→ **WHAT THE EXERCISE ASKS**: Can you transcribe every line of text in the records below without changing anything, leaving the pictures out of your answer?

──────

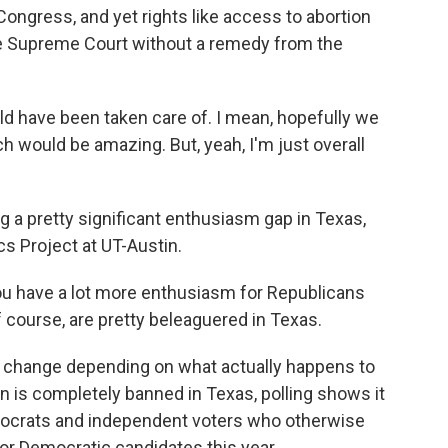
Congress, and yet rights like access to abortion
ve Supreme Court without a remedy from the
 have been taken care of. I mean, hopefully we
 would be amazing. But, yeah, I'm just overall
g a pretty significant enthusiasm gap in Texas,
s Project at UT-Austin.
ou have a lot more enthusiasm for Republicans
course, are pretty beleaguered in Texas.
d change depending on what actually happens to
on is completely banned in Texas, polling shows it
crats and independent voters who otherwise
for Democratic candidates this year.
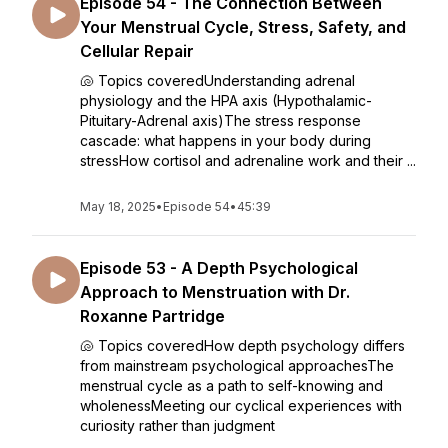
Episode 54 - The Connection Between
Your Menstrual Cycle, Stress, Safety, and
Cellular Repair
🐚 Topics coveredUnderstanding adrenal
physiology and the HPA axis (Hypothalamic-
Pituitary-Adrenal axis)The stress response
cascade: what happens in your body during
stressHow cortisol and adrenaline work and their ...
May 18, 2025
•
Episode 54
•
45:39
Episode 53 - A Depth Psychological
Approach to Menstruation with Dr.
Roxanne Partridge
🐚 Topics coveredHow depth psychology differs
from mainstream psychological approachesThe
menstrual cycle as a path to self-knowing and
wholenessMeeting our cyclical experiences with
curiosity rather than judgment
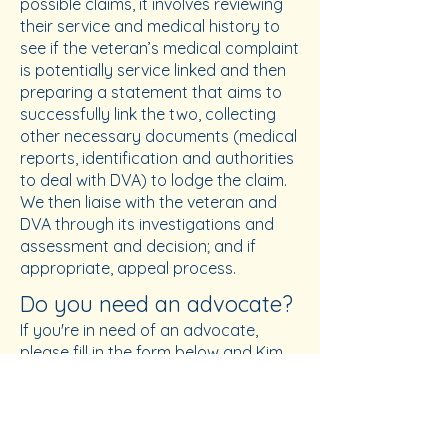
possible claims, it involves reviewing
their service and medical history to
see if the veteran’s medical complaint
is potentially service linked and then
preparing a statement that aims to
successfully link the two, collecting
other necessary documents (medical
reports, identification and authorities
to deal with DVA) to lodge the claim.
We then liaise with the veteran and
DVA through its investigations and
assessment and decision; and if
appropriate, appeal process.
Do you need an advocate?
If you're in need of an advocate,
please fill in the form below and Kim
will be in contact. From that point,
you can schedule a time with Kim to
catch up at the RSL and discuss your
needs. RSL advocacy services are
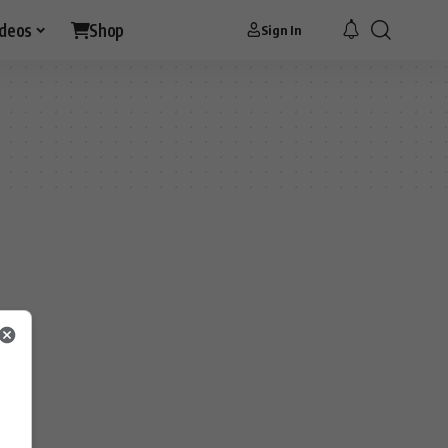
ideos
Shop
Sign In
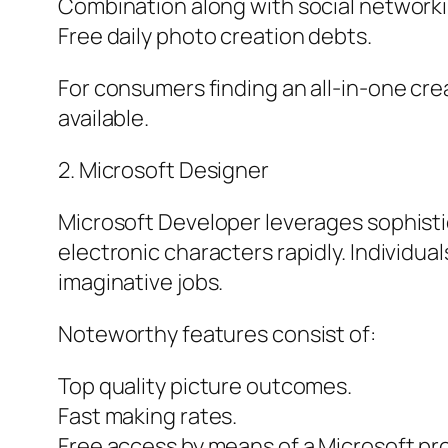
Combination along with social networki
Free daily photo creation debts.
For consumers finding an all-in-one crea
available.
2. Microsoft Designer
Microsoft Developer leverages sophisti
electronic characters rapidly. Individua
imaginative jobs.
Noteworthy features consist of:
Top quality picture outcomes.
Fast making rates.
Free access by means of a Microsoft pro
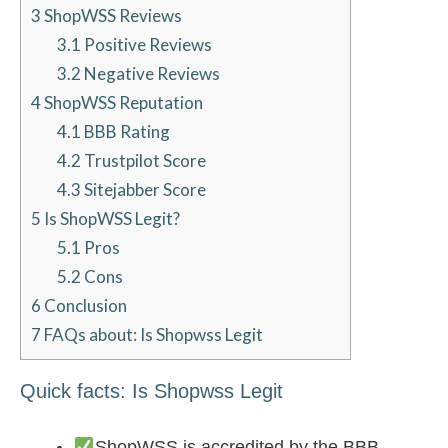
3
ShopWSS Reviews
3.1
Positive Reviews
3.2
Negative Reviews
4
ShopWSS Reputation
4.1
BBB Rating
4.2
Trustpilot Score
4.3
Sitejabber Score
5
Is ShopWSS Legit?
5.1
Pros
5.2
Cons
6
Conclusion
7
FAQs about: Is Shopwss Legit
Quick facts: Is Shopwss Legit
ShopWSS is accredited by the BBB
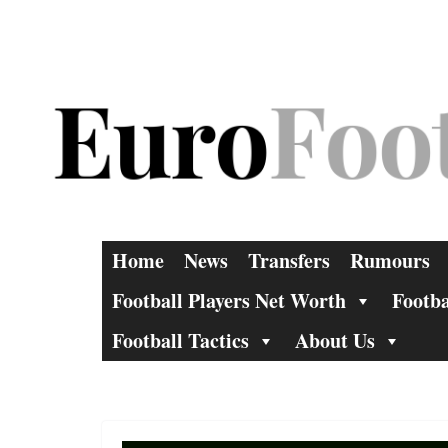
Skip
to
content
Home
News
Transfers
Rumours
Football Players Net Worth
Footba
Football Tactics
About Us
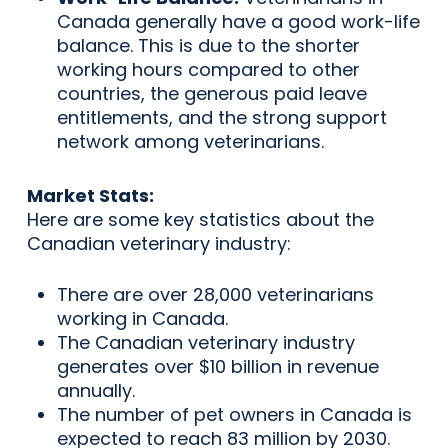
Canada generally have a good work-life
balance. This is due to the shorter
working hours compared to other
countries, the generous paid leave
entitlements, and the strong support
network among veterinarians.
Market Stats:
Here are some key statistics about the
Canadian veterinary industry:
There are over 28,000 veterinarians
working in Canada.
The Canadian veterinary industry
generates over $10 billion in revenue
annually.
The number of pet owners in Canada is
expected to reach 83 million by 2030.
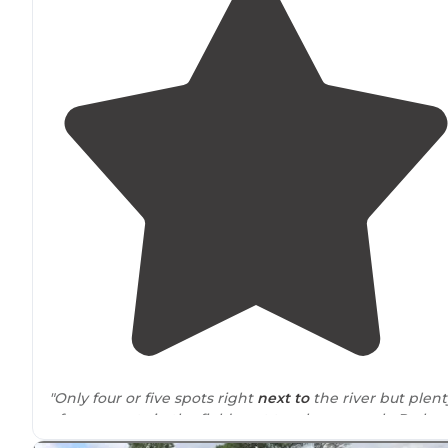
"Only four or five spots right
next to
the river but plent
of open spots in the field next to where people Park
their boats."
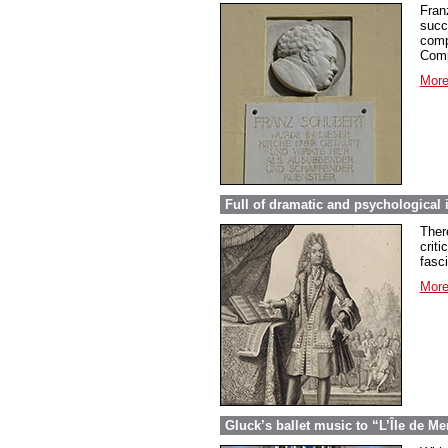
Fran
succ
comp
Comp
More
Full of dramatic and psychological 
Ther
criti
fasc
More
Gluck’s ballet music to “L’Île de Me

──────

→ **TASK SOLUTION**:
Congress, and yet rights like access to abortion
ve Supreme Court without a remedy from the
 have been taken care of. I mean, hopefully we
 would be amazing. But, yeah, I'm just overall
g a pretty significant enthusiasm gap in Texas,
s Project at UT-Austin.
ou have a lot more enthusiasm for Republicans
course, are pretty beleaguered in Texas.
d change depending on what actually happens to
on is completely banned in Texas, polling shows it
crats and independent voters who otherwise
for Democratic candidates this year.
Episode 54 - The Connection Between
Your Menstrual Cycle, Stress, Safety, and
Cellular Repair
🐚 Topics coveredUnderstanding adrenal
physiology and the HPA axis (Hypothalamic-
Pituitary-Adrenal axis)The stress response
cascade: what happens in your body during
stressHow cortisol and adrenaline work and their ...
May 18, 2025
•
Episode 54
•
45:39
Episode 53 - A Depth Psychological
Approach to Menstruation with Dr.
Roxanne Partridge
🐚 Topics coveredHow depth psychology differs
from mainstream psychological approachesThe
menstrual cycle as a path to self-knowing and
wholenessMeeting our cyclical experiences with
curiosity rather than judgment
possible claims, it involves reviewing
their service and medical history to
see if the veteran’s medical complaint
is potentially service linked and then
preparing a statement that aims to
successfully link the two, collecting
other necessary documents (medical
reports, identification and authorities
to deal with DVA) to lodge the claim.
We then liaise with the veteran and
DVA through its investigations and
assessment and decision; and if
appropriate, appeal process.
Do you need an advocate?
If you're in need of an advocate,
please fill in the form below and Kim
will be in contact. From that point,
you can schedule a time with Kim to
catch up at the RSL and discuss your
needs. RSL advocacy services are
ideos
Shop
Sign In
Combination along with social networki
Free daily photo creation debts.
For consumers finding an all-in-one crea
available.
2. Microsoft Designer
Microsoft Developer leverages sophisti
electronic characters rapidly. Individua
imaginative jobs.
Noteworthy features consist of:
Top quality picture outcomes.
Fast making rates.
Free access by means of a Microsoft pro
3
ShopWSS Reviews
3.1
Positive Reviews
3.2
Negative Reviews
4
ShopWSS Reputation
4.1
BBB Rating
4.2
Trustpilot Score
4.3
Sitejabber Score
5
Is ShopWSS Legit?
5.1
Pros
5.2
Cons
6
Conclusion
7
FAQs about: Is Shopwss Legit
Quick facts: Is Shopwss Legit
ShopWSS is accredited by the BBB
Skip
to
content
Home
News
Transfers
Rumours
Football Players Net Worth
Footba
Football Tactics
About Us
Canada generally have a good work-life
balance. This is due to the shorter
working hours compared to other
countries, the generous paid leave
entitlements, and the strong support
network among veterinarians.
Market Stats:
Here are some key statistics about the
Canadian veterinary industry:
There are over 28,000 veterinarians
working in Canada.
The Canadian veterinary industry
generates over $10 billion in revenue
annually.
The number of pet owners in Canada is
expected to reach 83 million by 2030.
"Only four or five spots right
next to
the river but plent
of open spots in the field next to where people Park
their boats."
Fran
succ
comp
Comp
More
Full of dramatic and psychological 
Ther
criti
fasc
More
Gluck’s ballet music to “L’Île de Me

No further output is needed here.